▶ [REQUISITOS DO EXERCÍCIO]:
A. Indique se cada afirmação concorda com o acórdão do Tribunal da Relação do Porto. Responda sim ou não e cite textualmente as palavras do acórdão que o determinam: (i) a decisão foi tomada por unanimidade; (ii) segundo o sumário, o crime do art. 187º do Código Penal supõe a formulação de juízos; (iii) o relator foi Pedro Vaz Pato.
B. Altere o acórdão do Tribunal da Relação do Porto reescrevendo tudo desde "Sumário: I - O" até "nela exerçam funções.", com "credibilidade" substituído por "reputação".
C. Prossiga a redação do acórdão sobre o crime de ofensa a organismo, serviço ou pessoa coletiva a partir do ponto em que o texto termina.
#### TEXTO
Acórdão do Tribunal da Relação do Porto
Processo:
4581/10.2TAVNG.P1
Nº Convencional: JTRP000
Relator: PEDRO VAZ PATO
Descritores: OFENSA A ORGANISMO
SERVIÇO OU PESSOA COLETIVA
ELEMENTOS DO TIPO
Nº do Documento: RP201309114581/10.2TAVNG.P1
Data do Acordão: 09/11/2013
Votação: UNANIMIDADE
Texto Integral: S
Privacidade: 1
Meio Processual: REC PENAL
Decisão: PROVIDO
Indicações Eventuais: 1ª SECÇÃO
Área Temática: .
Sumário: I - O crime de Ofensa a organismo, serviço ou pessoa coletiva, do art. 187º, do Código Penal, supõe a imputação de factos inverídicos, não a formulação de juízos.
II - Supõe também uma ofensa à credibilidade, o prestígio e a confiança do organismo, serviço ou pessoa coletiva como tais e para além das pessoas singulares que, em determinado momento, sejam titulares dos respetivos órgão ou nela exerçam funções.
########
#### DADOS BRUTOS
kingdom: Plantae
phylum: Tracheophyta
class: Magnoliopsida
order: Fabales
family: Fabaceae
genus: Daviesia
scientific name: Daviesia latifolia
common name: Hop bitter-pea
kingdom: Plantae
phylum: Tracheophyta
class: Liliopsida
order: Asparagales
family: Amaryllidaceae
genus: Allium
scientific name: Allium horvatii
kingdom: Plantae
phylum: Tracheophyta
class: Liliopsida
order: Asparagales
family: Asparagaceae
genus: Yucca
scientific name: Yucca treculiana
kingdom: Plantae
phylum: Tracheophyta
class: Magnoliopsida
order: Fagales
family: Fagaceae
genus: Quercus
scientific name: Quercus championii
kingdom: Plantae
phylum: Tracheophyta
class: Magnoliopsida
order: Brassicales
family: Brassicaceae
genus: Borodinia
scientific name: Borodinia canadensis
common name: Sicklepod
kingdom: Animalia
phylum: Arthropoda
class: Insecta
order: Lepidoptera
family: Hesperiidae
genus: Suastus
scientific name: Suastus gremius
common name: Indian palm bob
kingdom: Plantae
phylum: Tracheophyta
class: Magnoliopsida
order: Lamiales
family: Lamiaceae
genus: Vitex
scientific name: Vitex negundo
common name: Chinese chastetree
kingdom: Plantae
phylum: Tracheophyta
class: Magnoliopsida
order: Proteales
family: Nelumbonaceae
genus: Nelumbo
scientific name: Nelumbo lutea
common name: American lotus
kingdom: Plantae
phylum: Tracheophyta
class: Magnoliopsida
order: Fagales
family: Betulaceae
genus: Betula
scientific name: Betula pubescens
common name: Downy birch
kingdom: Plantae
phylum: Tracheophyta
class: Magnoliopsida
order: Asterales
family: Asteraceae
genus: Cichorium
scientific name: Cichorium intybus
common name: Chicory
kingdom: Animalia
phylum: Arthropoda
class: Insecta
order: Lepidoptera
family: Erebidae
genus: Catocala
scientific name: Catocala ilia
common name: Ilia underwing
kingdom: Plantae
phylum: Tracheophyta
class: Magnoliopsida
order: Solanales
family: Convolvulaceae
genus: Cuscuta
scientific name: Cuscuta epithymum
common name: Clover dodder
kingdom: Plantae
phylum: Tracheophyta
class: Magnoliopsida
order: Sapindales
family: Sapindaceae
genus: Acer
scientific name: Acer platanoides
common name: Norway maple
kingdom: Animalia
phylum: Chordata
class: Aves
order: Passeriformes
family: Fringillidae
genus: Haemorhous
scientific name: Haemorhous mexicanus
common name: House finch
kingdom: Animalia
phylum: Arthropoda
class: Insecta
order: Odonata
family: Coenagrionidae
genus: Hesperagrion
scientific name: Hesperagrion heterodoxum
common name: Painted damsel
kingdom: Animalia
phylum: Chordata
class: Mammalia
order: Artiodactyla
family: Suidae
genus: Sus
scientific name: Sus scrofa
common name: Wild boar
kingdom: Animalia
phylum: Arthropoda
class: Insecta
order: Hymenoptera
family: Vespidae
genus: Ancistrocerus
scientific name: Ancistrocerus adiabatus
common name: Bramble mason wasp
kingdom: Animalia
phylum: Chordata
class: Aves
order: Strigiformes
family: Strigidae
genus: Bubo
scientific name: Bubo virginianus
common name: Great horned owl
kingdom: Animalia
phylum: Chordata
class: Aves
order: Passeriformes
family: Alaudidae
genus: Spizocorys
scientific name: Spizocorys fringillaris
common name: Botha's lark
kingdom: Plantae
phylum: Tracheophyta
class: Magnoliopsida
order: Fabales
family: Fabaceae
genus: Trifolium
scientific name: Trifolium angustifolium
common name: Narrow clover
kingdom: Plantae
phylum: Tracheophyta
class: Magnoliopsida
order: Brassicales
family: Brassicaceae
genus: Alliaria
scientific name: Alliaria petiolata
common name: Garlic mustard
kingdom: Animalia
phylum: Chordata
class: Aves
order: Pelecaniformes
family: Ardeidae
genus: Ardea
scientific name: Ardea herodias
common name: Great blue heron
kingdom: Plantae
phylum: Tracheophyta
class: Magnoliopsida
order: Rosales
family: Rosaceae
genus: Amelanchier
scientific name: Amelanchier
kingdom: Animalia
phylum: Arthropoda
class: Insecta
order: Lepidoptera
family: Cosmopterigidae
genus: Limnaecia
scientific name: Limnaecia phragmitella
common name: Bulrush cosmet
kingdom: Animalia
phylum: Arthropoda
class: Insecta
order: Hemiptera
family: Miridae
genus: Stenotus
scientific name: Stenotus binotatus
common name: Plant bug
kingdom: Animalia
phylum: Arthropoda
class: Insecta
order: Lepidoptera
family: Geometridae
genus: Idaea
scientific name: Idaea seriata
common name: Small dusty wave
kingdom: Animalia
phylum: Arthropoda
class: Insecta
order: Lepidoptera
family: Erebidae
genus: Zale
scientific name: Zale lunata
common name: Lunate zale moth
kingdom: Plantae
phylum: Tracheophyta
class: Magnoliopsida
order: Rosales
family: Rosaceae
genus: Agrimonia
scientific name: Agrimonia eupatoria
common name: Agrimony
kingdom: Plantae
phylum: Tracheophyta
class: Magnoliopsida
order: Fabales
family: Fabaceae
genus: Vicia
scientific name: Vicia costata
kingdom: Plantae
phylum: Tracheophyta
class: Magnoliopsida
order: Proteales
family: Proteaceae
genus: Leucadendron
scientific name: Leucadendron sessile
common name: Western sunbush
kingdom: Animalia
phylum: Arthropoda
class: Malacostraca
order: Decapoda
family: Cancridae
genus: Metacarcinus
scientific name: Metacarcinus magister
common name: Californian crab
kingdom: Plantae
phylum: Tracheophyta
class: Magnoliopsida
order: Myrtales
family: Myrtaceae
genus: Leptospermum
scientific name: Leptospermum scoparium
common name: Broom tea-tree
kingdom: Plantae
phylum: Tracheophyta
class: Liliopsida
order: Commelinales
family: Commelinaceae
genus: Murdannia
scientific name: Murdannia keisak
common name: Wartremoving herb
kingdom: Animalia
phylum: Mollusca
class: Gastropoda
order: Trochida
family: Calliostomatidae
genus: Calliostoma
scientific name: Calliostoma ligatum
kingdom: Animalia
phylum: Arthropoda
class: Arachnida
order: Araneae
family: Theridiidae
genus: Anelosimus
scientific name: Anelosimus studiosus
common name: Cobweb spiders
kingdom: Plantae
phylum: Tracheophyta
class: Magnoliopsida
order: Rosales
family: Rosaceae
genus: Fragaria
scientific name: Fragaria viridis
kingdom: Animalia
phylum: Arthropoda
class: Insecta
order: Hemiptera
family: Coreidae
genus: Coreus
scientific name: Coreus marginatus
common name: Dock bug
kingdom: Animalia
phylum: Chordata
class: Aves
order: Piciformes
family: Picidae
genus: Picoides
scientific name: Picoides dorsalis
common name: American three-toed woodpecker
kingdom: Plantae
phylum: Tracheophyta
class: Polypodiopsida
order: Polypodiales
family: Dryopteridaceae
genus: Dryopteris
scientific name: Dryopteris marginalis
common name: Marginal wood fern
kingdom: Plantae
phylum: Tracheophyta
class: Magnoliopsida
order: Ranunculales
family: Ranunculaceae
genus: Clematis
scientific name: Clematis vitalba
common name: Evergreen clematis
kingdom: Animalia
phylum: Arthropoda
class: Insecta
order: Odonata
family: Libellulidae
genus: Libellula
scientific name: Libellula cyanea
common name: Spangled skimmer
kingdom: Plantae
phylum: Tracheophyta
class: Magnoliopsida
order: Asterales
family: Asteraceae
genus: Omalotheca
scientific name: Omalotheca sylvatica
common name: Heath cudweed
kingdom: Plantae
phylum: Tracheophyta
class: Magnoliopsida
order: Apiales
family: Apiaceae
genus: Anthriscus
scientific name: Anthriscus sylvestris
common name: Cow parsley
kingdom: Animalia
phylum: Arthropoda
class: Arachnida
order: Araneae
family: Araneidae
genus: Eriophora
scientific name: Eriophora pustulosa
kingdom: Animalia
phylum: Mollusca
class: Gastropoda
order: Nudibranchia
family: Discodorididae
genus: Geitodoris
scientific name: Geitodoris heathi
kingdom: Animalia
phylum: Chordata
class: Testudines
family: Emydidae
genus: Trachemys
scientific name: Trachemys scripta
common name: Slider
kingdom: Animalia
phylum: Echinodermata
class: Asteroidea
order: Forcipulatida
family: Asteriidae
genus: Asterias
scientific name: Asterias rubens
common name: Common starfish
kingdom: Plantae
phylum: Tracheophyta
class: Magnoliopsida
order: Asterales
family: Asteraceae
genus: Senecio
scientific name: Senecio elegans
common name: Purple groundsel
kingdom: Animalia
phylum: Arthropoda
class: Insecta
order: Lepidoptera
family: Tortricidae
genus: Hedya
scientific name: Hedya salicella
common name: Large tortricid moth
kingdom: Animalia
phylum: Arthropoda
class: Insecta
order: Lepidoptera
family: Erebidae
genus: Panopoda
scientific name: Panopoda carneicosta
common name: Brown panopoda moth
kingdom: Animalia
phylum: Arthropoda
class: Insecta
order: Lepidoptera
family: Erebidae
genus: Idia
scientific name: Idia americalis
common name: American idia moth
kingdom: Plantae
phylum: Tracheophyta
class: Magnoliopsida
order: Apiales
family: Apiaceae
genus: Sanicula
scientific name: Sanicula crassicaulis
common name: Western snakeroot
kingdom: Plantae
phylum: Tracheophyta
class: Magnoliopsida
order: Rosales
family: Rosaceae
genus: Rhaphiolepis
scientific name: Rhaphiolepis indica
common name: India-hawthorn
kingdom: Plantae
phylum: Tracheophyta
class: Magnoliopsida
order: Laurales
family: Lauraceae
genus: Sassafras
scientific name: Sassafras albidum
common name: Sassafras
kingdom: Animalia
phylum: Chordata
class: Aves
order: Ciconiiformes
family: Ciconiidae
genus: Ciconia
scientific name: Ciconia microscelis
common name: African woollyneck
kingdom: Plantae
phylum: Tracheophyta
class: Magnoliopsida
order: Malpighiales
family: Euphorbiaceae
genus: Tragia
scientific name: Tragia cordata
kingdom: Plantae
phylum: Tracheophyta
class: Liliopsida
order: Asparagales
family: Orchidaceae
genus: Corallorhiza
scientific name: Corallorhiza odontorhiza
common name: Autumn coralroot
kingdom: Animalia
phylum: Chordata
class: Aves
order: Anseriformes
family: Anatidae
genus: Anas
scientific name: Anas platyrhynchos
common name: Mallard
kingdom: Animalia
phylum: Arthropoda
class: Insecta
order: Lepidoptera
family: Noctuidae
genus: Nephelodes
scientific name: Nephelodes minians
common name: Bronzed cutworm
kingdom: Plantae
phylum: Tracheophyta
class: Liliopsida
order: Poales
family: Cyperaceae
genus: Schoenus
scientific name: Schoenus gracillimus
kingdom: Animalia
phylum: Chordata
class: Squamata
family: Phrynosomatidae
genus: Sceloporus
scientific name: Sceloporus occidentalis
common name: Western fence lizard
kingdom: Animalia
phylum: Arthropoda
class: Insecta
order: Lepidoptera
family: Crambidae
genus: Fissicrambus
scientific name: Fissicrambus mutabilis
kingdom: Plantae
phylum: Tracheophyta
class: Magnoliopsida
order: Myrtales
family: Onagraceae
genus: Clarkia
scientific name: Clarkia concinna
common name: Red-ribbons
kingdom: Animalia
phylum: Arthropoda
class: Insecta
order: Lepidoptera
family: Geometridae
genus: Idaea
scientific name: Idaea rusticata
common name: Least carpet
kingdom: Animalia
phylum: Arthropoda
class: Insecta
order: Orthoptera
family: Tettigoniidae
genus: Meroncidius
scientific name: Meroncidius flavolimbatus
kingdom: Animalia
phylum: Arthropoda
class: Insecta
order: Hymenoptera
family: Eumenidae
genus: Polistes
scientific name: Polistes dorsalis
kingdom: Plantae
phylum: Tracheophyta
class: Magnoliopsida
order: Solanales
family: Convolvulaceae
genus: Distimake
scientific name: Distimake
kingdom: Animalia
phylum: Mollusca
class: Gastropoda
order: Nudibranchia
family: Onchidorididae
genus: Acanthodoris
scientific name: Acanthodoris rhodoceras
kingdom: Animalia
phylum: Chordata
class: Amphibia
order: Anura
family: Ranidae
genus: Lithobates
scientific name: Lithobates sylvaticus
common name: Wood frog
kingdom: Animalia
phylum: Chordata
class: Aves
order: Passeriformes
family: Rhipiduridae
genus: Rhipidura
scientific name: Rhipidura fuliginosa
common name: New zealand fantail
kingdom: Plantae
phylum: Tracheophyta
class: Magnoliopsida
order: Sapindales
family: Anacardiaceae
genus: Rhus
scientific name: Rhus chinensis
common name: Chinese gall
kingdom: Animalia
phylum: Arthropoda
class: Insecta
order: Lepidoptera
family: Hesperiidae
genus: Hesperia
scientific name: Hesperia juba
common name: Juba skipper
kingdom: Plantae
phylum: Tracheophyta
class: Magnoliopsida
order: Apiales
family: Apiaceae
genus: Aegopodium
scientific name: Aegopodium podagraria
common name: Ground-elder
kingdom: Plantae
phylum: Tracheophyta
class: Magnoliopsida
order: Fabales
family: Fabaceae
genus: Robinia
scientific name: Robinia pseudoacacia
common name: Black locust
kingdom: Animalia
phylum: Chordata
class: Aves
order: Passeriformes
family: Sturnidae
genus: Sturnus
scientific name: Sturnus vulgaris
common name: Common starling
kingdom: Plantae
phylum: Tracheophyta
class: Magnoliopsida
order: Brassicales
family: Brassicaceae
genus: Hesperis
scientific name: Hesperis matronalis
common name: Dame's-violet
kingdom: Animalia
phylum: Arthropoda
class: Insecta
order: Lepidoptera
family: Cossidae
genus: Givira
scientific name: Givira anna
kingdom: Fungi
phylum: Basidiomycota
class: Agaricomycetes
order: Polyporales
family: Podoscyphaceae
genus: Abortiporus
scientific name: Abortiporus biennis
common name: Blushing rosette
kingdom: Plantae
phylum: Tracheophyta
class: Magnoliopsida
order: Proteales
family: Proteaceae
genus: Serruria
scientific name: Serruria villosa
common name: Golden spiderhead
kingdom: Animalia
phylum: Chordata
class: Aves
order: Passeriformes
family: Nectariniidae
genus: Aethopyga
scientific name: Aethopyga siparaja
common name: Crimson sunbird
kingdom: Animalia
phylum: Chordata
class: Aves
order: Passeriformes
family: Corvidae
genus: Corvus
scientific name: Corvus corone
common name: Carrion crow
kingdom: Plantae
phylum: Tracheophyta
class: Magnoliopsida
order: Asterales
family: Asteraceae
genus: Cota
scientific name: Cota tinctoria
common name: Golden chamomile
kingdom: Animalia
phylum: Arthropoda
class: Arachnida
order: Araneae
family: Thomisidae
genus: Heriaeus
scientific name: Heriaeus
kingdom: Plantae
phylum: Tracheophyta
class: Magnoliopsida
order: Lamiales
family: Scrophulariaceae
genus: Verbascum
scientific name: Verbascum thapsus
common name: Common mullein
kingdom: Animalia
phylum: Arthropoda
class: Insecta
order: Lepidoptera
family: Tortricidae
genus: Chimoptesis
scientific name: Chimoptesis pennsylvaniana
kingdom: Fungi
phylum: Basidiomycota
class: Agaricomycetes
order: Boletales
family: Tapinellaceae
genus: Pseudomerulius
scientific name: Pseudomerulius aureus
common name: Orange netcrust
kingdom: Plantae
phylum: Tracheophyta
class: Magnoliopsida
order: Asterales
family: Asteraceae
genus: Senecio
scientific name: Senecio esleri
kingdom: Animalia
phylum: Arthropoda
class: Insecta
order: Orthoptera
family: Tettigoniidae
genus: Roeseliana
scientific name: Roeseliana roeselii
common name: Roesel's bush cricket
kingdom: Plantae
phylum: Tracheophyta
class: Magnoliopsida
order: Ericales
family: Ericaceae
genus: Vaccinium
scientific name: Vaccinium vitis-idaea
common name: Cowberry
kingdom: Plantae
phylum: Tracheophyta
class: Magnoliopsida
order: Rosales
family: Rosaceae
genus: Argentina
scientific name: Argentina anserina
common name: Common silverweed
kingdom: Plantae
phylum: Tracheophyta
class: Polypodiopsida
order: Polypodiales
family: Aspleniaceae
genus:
########
▶ [RESPOSTAS POR TAREFA]:
A.
(i) Sim: "Votação: UNANIMIDADE".
(ii) Não: "supõe a imputação de factos inverídicos, não a formulação de juízos".
(iii) Sim: "Relator: PEDRO VAZ PATO".

B.
Sumário: I - O crime de Ofensa a organismo, serviço ou pessoa coletiva, do art. 187º, do Código Penal, supõe a imputação de factos inverídicos, não a formulação de juízos.
II - Supõe também uma ofensa à reputação, o prestígio e a confiança do organismo, serviço ou pessoa coletiva como tais e para além das pessoas singulares que, em determinado momento, sejam titulares dos respetivos órgão ou nela exerçam funções.

C.
III - Assim, as expressões “incompetentes de merda” e “abaixo estes ladrões”, constantes do e-mail que o arguido dirigiu ao Serviço de Finanças em causa, apesar de difamatórias (nos termos do art. 180.º, do Código Penal) para com as pessoas concretas que têm tido intervenção nos processos que o arguido tem pendentes nesse serviço, não consubstanciam a prática de um crime de Ofensa a organismo, serviço ou pessoa coletiva, do art. 187º, do Código Penal.
Reclamações:
Decisão Texto Integral: Pr 4581/10.2TAVNG.P1

Acordam os juízes, em conferência, no Tribunal da Relação do Porto

I – B… veio interpor recurso da douta sentença do 3º Juízo Criminal de Vila Nova de Gaia que o condenou, pela prática de um crime de ofensa a pessoa coletiva, p. e p. pelo artigo 187º do Código Penal, na pena de setenta dias de multa, à taxa diária de sete euros.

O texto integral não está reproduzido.